Setting incoming, outgoing, and forward all to default deny and then allowing what you need should suffice; making sure to allow 22 before you enable the firewall.

Not sure if iptables works in the linux subsystem or not, but it’s immaterial as I need an outgoing firewall on the windows host.

As someone who is extremely lazy, I don’t see the point. I would much rather just have a dedicated box or vm.

I use VMs myself right now, but the advantage of WSL is it’s just part of the OS, you need to run node you run node, nothing to think about. All integrated.

Moved this so it can continue to be disucssed, etc.

I do have to admit that there are challenges with WSL.
However, it does allow me to deal with git, zsh and vim on my desktop.

This in turn removes some of the need for having a VM that needs to be powered up and booted before I can use it while WSL is close to instant load.

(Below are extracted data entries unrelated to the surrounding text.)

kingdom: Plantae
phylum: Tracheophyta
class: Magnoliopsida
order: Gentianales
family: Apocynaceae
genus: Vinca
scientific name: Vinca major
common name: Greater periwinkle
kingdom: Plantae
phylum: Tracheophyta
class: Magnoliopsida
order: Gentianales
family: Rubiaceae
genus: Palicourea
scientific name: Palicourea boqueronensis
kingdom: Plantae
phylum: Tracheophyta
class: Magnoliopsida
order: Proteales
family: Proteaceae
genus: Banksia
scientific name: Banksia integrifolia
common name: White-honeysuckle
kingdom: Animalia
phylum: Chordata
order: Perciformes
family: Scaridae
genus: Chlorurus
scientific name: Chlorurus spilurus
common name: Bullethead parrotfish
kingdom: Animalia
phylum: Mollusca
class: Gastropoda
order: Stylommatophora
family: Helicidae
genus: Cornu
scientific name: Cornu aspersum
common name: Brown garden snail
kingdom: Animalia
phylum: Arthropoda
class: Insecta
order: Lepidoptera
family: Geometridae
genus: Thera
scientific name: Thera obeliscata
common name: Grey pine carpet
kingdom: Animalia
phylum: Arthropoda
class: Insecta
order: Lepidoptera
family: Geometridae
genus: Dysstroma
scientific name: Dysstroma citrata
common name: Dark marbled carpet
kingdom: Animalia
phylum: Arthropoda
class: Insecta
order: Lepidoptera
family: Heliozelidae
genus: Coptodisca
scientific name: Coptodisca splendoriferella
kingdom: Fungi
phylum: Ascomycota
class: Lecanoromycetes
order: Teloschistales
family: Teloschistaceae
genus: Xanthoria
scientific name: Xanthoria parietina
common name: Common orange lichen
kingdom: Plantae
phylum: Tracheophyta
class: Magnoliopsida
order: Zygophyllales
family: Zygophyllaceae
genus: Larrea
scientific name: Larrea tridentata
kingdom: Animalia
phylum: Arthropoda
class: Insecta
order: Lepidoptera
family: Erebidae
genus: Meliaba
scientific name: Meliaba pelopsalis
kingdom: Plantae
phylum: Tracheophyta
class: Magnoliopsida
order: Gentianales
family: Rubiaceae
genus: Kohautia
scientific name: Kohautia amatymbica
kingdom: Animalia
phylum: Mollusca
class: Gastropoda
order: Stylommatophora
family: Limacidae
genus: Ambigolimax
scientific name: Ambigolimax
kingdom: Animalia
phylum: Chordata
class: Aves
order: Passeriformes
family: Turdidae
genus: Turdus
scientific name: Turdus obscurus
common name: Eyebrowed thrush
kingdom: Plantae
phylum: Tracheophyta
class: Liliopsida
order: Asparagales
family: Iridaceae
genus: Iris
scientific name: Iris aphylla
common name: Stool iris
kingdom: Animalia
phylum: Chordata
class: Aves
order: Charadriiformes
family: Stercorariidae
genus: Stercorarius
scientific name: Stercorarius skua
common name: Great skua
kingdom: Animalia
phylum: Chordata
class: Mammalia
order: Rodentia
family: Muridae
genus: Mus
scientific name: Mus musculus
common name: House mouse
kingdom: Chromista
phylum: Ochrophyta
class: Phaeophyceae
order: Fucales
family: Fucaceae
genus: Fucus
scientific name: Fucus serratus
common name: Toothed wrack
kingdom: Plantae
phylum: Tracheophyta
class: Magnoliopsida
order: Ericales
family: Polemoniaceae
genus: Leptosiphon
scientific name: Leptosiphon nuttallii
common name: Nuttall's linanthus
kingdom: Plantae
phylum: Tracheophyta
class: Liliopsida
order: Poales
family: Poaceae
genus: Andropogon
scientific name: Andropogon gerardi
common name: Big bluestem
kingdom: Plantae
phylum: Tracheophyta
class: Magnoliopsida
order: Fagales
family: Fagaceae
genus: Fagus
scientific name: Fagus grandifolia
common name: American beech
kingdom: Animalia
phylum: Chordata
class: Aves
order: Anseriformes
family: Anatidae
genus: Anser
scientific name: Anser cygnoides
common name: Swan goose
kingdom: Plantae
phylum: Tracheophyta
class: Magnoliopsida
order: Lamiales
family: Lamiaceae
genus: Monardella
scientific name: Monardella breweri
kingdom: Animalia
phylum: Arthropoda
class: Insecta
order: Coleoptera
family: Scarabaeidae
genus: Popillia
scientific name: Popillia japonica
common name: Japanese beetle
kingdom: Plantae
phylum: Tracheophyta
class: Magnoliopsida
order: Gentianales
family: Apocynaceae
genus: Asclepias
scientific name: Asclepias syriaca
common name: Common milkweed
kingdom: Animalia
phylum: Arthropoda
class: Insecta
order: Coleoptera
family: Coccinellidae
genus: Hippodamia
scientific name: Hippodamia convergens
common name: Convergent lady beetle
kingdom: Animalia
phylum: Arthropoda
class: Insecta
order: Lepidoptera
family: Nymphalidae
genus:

It is by no means a fully fledged environment to master them all, but it fills certain gaps that has been in dire need of filling.

For me it’s not one way or the other, it complements what I need it for and blends right in where it’s needed.

Long story short, it’s the startup time of it that makes it usefull and no need for 3rd party software to get up and running.

If you read up and listen to some of the conversations from the people who made it, this seems to be one of the primary goals. To bring Linux untilities and tools, and certain types of development to windows, not to replace the need for containers and vms.

Downloaded the Debian WSL. Didn’t know such a thing existed. I cloned my website, installed a few things, and picked up right where I left off from my other workstation. Really surprised how well it flows. I know a lot of people thought it was going to be gimmicky, but I’ve yet to run into any issues.

If any of you listen to Coder Radio, the co-host of that show has a slew of custom Linux scripts that he made 0 modifications to and run flawlessly under the WSL. I think there are bright changes in the next couple of years for the Devops world.